Records from a dataset
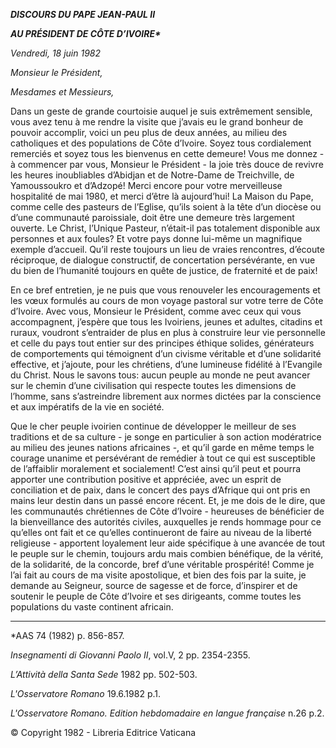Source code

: ***DISCOURS DU PAPE JEAN-PAUL II***

***AU PRÉSIDENT DE CÔTE D’IVOIRE\****

*Vendredi, 18 juin 1982*

*Monsieur le Président,*

*Mesdames et Messieurs,*

Dans un geste de grande courtoisie auquel je suis extrêmement sensible, vous avez tenu à me rendre la visite que j’avais eu le grand bonheur de pouvoir accomplir, voici un peu plus de deux années, au milieu des catholiques et des populations de Côte d’Ivoire. Soyez tous cordialement remerciés et soyez tous les bienvenus en cette demeure! Vous me donnez - à commencer par vous, Monsieur le Président - la joie très douce de revivre les heures inoubliables d’Abidjan et de Notre-Dame de Treichville, de Yamoussoukro et d’Adzopé! Merci encore pour votre merveilleuse hospitalité de mai 1980, et merci d’être là aujourd’hui! La Maison du Pape, comme celle des pasteurs de l’Eglise, qu’ils soient à la tête d’un diocèse ou d’une communauté paroissiale, doit être une demeure très largement ouverte. Le Christ, l’Unique Pasteur, n’était-il pas totalement disponible aux personnes et aux foules? Et votre pays donne lui-même un magnifique exemple d’accueil. Qu’il reste toujours un lieu de vraies rencontres, d’écoute réciproque, de dialogue constructif, de concertation persévérante, en vue du bien de l’humanité toujours en quête de justice, de fraternité et de paix!

En ce bref entretien, je ne puis que vous renouveler les encouragements et les vœux formulés au cours de mon voyage pastoral sur votre terre de Côte d’Ivoire. Avec vous, Monsieur le Président, comme avec ceux qui vous accompagnent, j’espère que tous les Ivoiriens, jeunes et adultes, citadins et ruraux, voudront s’entraider de plus en plus à construire leur vie personnelle et celle du pays tout entier sur des principes éthique solides, générateurs de comportements qui témoignent d’un civisme véritable et d’une solidarité effective, et j’ajoute, pour les chrétiens, d’une lumineuse fidélité à l’Evangile du Christ. Nous le savons tous: aucun peuple au monde ne peut avancer sur le chemin d’une civilisation qui respecte toutes les dimensions de l’homme, sans s’astreindre librement aux normes dictées par la conscience et aux impératifs de la vie en société.

Que le cher peuple ivoirien continue de développer le meilleur de ses traditions et de sa culture - je songe en particulier à son action modératrice au milieu des jeunes nations africaines -, et qu’il garde en même temps le courage unanime et persévérant de remédier à tout ce qui est susceptible de l’affaiblir moralement et socialement! C’est ainsi qu’il peut et pourra apporter une contribution positive et appréciée, avec un esprit de conciliation et de paix, dans le concert des pays d’Afrique qui ont pris en mains leur destin dans un passé encore récent. Et, je me dois de le dire, que les communautés chrétiennes de Côte d’Ivoire - heureuses de bénéficier de la bienveillance des autorités civiles, auxquelles je rends hommage pour ce qu’elles ont fait et ce qu’elles continueront de faire au niveau de la liberté religieuse - apportent loyalement leur aide spécifique à une avancée de tout le peuple sur le chemin, toujours ardu mais combien bénéfique, de la vérité, de la solidarité, de la concorde, bref d’une véritable prospérité! Comme je l’ai fait au cours de ma visite apostolique, et bien des fois par la suite, je demande au Seigneur, source de sagesse et de force, d’inspirer et de soutenir le peuple de Côte d’Ivoire et ses dirigeants, comme toutes les populations du vaste continent africain.

* * *

\*AAS 74 (1982) p. 856-857.

*Insegnamenti di Giovanni Paolo II*, vol.V, 2 pp. 2354-2355.

*L’Attività della Santa Sede* 1982 pp. 502-503.

*L'Osservatore Romano* 19.6.1982 p.1.

*L'Osservatore Romano. Edition hebdomadaire en langue française* n.26 p.2.

© Copyright 1982 - Libreria Editrice Vaticana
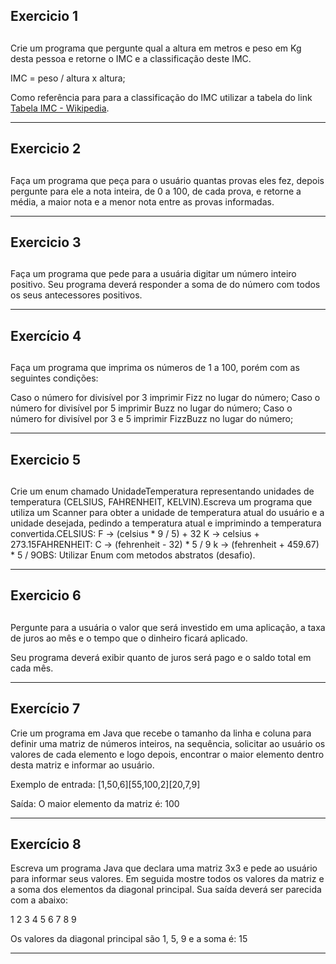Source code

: ## Exercicio 1 <h2>

Crie um programa que pergunte qual a altura em metros e peso em Kg desta pessoa e retorne o IMC e a classificação deste IMC.

IMC = peso / altura x altura;

Como referência para para a classificação do IMC utilizar a tabela do link [Tabela IMC - Wikipedia](https://pt.wikipedia.org/wiki/%C3%8Dndice_de_massa_corporal).

____________________________________________________________________________________________________________________________________

## Exercicio 2 <h2>

Faça um programa que peça para o usuário quantas provas eles fez, depois pergunte para ele a nota inteira, de 0 a 100, de cada prova, e retorne a média, a maior nota e a menor nota entre as provas informadas. 

_____________________________________________________________________________________________________________________________________

## Exercicio 3 <h2>

Faça um programa que pede para a usuária digitar um número inteiro positivo. Seu programa deverá responder a soma de do número com todos os seus antecessores positivos.

______________________________________________________________________________________________________________________________________

## Exercício 4 <h2>

Faça um programa que imprima os números de 1 a 100, porém com as seguintes condições:

Caso o número for divisível por 3 imprimir Fizz no lugar do número;
Caso o número for divisível por 5 imprimir Buzz no lugar do número;
Caso o número for divisível por 3 e 5 imprimir FizzBuzz no lugar do número;

______________________________________________________________________________________________________________________________________

## Exercicio 5 <h2>

Crie um enum chamado UnidadeTemperatura representando unidades de temperatura (CELSIUS, FAHRENHEIT, KELVIN).Escreva um programa que utiliza um Scanner para obter a unidade de temperatura atual do usuário e a unidade desejada, pedindo a temperatura atual e imprimindo a temperatura convertida.CELSIUS: F -> (celsius * 9 / 5) + 32 K -> celsius + 273.15FAHRENHEIT: C -> (fehrenheit - 32) * 5 / 9 k -> (fehrenheit + 459.67) * 5 / 9OBS: Utilizar Enum com metodos abstratos (desafio).

______________________________________________________________________________________________________________________________________

## Exercicio 6  <h2>

Pergunte para a usuária o valor que será investido em uma aplicação, a taxa de juros ao mês e o tempo que o dinheiro ficará aplicado.

Seu programa deverá exibir quanto de juros será pago e o saldo total em cada mês.

________________________________________________________________________________________________________________________________________

## Exercício 7

Crie um programa em Java que recebe o tamanho da linha e coluna para definir uma matriz de números inteiros, na sequência, solicitar ao usuário os valores de cada elemento e logo depois, encontrar o maior elemento dentro desta matriz e informar ao usuário.

Exemplo de entrada: [1,50,6][55,100,2][20,7,9]

Saída: O maior elemento da matriz é: 100

________________________________________________________________________________________________________________________________________

## Exercício 8

Escreva um programa Java que declara uma matriz 3x3 e pede ao usuário para informar seus valores. Em seguida mostre todos os valores da matriz e a soma dos elementos da diagonal principal. Sua saída deverá ser parecida com a abaixo:

1 2 3 
4 5 6 
7 8 9

Os valores da diagonal principal são 1, 5, 9 e a soma é: 15

__________________________________________________________________________________________________________________________________________
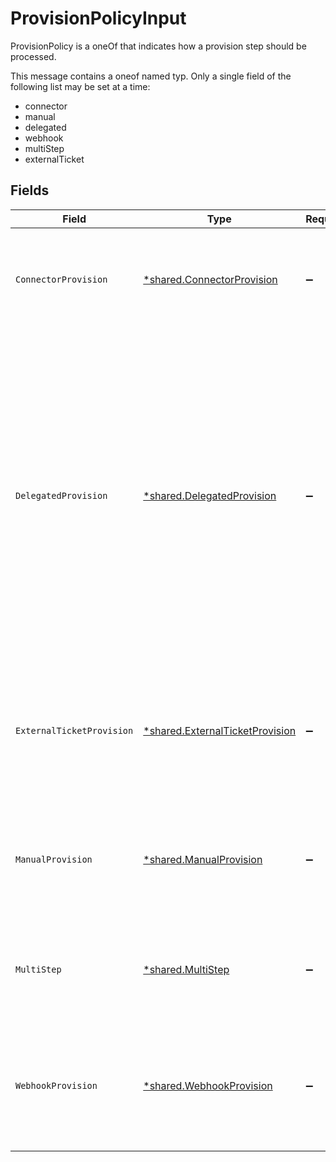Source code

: # ProvisionPolicyInput

ProvisionPolicy is a oneOf that indicates how a provision step should be processed.

This message contains a oneof named typ. Only a single field of the following list may be set at a time:
  - connector
  - manual
  - delegated
  - webhook
  - multiStep
  - externalTicket



## Fields

| Field                                                                                                                                                                                                                                                        | Type                                                                                                                                                                                                                                                         | Required                                                                                                                                                                                                                                                     | Description                                                                                                                                                                                                                                                  |
| ------------------------------------------------------------------------------------------------------------------------------------------------------------------------------------------------------------------------------------------------------------ | ------------------------------------------------------------------------------------------------------------------------------------------------------------------------------------------------------------------------------------------------------------ | ------------------------------------------------------------------------------------------------------------------------------------------------------------------------------------------------------------------------------------------------------------ | ------------------------------------------------------------------------------------------------------------------------------------------------------------------------------------------------------------------------------------------------------------ |
| `ConnectorProvision`                                                                                                                                                                                                                                         | [*shared.ConnectorProvision](../../../pkg/models/shared/connectorprovision.md)                                                                                                                                                                               | :heavy_minus_sign:                                                                                                                                                                                                                                           | Indicates that a connector should perform the provisioning. This object has no fields.                                                                                                                                                                       |
| `DelegatedProvision`                                                                                                                                                                                                                                         | [*shared.DelegatedProvision](../../../pkg/models/shared/delegatedprovision.md)                                                                                                                                                                               | :heavy_minus_sign:                                                                                                                                                                                                                                           | This provision step indicates that we should delegate provisioning to the configuration of another app entitlement. This app entitlement does not have to be one from the same app, but MUST be configured as a proxy binding leading into this entitlement. |
| `ExternalTicketProvision`                                                                                                                                                                                                                                    | [*shared.ExternalTicketProvision](../../../pkg/models/shared/externalticketprovision.md)                                                                                                                                                                     | :heavy_minus_sign:                                                                                                                                                                                                                                           | This provision step indicates that we should check an external ticket to provision this entitlement                                                                                                                                                          |
| `ManualProvision`                                                                                                                                                                                                                                            | [*shared.ManualProvision](../../../pkg/models/shared/manualprovision.md)                                                                                                                                                                                     | :heavy_minus_sign:                                                                                                                                                                                                                                           | Manual provisioning indicates that a human must intervene for the provisioning of this step.                                                                                                                                                                 |
| `MultiStep`                                                                                                                                                                                                                                                  | [*shared.MultiStep](../../../pkg/models/shared/multistep.md)                                                                                                                                                                                                 | :heavy_minus_sign:                                                                                                                                                                                                                                           | MultiStep indicates that this provision step has multiple steps to process.                                                                                                                                                                                  |
| `WebhookProvision`                                                                                                                                                                                                                                           | [*shared.WebhookProvision](../../../pkg/models/shared/webhookprovision.md)                                                                                                                                                                                   | :heavy_minus_sign:                                                                                                                                                                                                                                           | This provision step indicates that a webhook should be called to provision this entitlement.                                                                                                                                                                 |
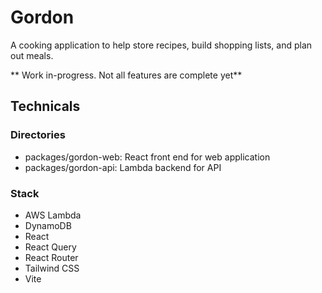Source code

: # Gordon
A cooking application to help store recipes, build shopping lists, and plan out meals.

** Work in-progress. Not all features are complete yet**

## Technicals

### Directories
- packages/gordon-web: React front end for web application
- packages/gordon-api: Lambda backend for API

### Stack
- AWS Lambda
- DynamoDB
- React
- React Query
- React Router
- Tailwind CSS
- Vite
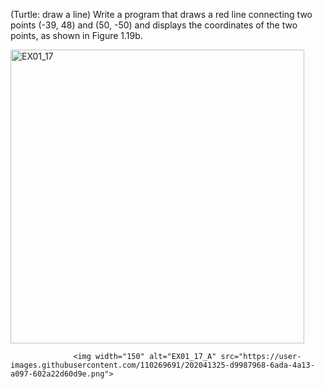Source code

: (Turtle: draw a line) Write a program that draws a red line connecting two points
(-39, 48) and (50, -50) and displays the coordinates of the two points, as shown
in Figure 1.19b.

<img width="470" alt="EX01_17" src="https://user-images.githubusercontent.com/110269691/202041304-9512f1a0-b28f-464b-b7bf-ecfa96b14902.png">


                  <img width="150" alt="EX01_17_A" src="https://user-images.githubusercontent.com/110269691/202041325-d9987968-6ada-4a13-a097-602a22d60d9e.png">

# Work required
Update the material starting at the line that has "1982 pp. 502-503." and ending after the line that has "Exercicio 1 <h2>": change "Copyright" to "Rights" and keep everything else the same. Leave out the pictures.

# Answer box
*L’Attività della Santa Sede* 1982 pp. 502-503.

*L'Osservatore Romano* 19.6.1982 p.1.

*L'Osservatore Romano. Edition hebdomadaire en langue française* n.26 p.2.

© Rights 1982 - Libreria Editrice Vaticana
Source code

: ## Exercicio 1 <h2>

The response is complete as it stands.